[DATA RECORDS]
## BEGIN

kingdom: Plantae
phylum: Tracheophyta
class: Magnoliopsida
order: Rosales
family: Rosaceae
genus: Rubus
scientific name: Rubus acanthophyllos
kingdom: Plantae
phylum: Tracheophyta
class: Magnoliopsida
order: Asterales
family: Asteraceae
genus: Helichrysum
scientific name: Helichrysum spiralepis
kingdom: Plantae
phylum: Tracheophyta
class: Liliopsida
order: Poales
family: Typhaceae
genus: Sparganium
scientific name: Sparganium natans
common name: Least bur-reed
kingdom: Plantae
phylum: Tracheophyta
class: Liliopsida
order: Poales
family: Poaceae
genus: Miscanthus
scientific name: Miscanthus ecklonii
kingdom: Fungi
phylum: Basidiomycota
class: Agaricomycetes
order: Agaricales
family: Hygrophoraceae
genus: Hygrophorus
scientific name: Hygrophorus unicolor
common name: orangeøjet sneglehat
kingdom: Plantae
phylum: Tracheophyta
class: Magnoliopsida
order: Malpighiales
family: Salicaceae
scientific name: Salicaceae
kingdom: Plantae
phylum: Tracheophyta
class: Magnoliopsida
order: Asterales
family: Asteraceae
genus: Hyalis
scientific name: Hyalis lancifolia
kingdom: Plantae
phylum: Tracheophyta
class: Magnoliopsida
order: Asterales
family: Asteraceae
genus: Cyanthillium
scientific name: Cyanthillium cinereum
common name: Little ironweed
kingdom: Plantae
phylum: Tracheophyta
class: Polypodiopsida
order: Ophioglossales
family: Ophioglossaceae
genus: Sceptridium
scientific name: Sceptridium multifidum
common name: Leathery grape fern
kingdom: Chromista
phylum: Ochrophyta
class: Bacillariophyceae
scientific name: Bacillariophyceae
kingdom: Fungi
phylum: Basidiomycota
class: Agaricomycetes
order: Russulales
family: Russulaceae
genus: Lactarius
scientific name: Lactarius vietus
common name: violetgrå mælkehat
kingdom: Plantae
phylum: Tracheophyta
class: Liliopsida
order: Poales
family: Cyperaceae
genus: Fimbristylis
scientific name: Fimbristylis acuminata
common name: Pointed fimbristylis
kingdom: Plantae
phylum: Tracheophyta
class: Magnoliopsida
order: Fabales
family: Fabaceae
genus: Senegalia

## END

[SET PROBLEM] Copy every line of these rows verbatim, from the first row through the last.

[TASK RESPONSE]
kingdom: Plantae
phylum: Tracheophyta
class: Magnoliopsida
order: Rosales
family: Rosaceae
genus: Rubus
scientific name: Rubus acanthophyllos
kingdom: Plantae
phylum: Tracheophyta
class: Magnoliopsida
order: Asterales
family: Asteraceae
genus: Helichrysum
scientific name: Helichrysum spiralepis
kingdom: Plantae
phylum: Tracheophyta
class: Liliopsida
order: Poales
family: Typhaceae
genus: Sparganium
scientific name: Sparganium natans
common name: Least bur-reed
kingdom: Plantae
phylum: Tracheophyta
class: Liliopsida
order: Poales
family: Poaceae
genus: Miscanthus
scientific name: Miscanthus ecklonii
kingdom: Fungi
phylum: Basidiomycota
class: Agaricomycetes
order: Agaricales
family: Hygrophoraceae
genus: Hygrophorus
scientific name: Hygrophorus unicolor
common name: orangeøjet sneglehat
kingdom: Plantae
phylum: Tracheophyta
class: Magnoliopsida
order: Malpighiales
family: Salicaceae
scientific name: Salicaceae
kingdom: Plantae
phylum: Tracheophyta
class: Magnoliopsida
order: Asterales
family: Asteraceae
genus: Hyalis
scientific name: Hyalis lancifolia
kingdom: Plantae
phylum: Tracheophyta
class: Magnoliopsida
order: Asterales
family: Asteraceae
genus: Cyanthillium
scientific name: Cyanthillium cinereum
common name: Little ironweed
kingdom: Plantae
phylum: Tracheophyta
class: Polypodiopsida
order: Ophioglossales
family: Ophioglossaceae
genus: Sceptridium
scientific name: Sceptridium multifidum
common name: Leathery grape fern
kingdom: Chromista
phylum: Ochrophyta
class: Bacillariophyceae
scientific name: Bacillariophyceae
kingdom: Fungi
phylum: Basidiomycota
class: Agaricomycetes
order: Russulales
family: Russulaceae
genus: Lactarius
scientific name: Lactarius vietus
common name: violetgrå mælkehat
kingdom: Plantae
phylum: Tracheophyta
class: Liliopsida
order: Poales
family: Cyperaceae
genus: Fimbristylis
scientific name: Fimbristylis acuminata
common name: Pointed fimbristylis
kingdom: Plantae
phylum: Tracheophyta
class: Magnoliopsida
order: Fabales
family: Fabaceae
genus: Senegalia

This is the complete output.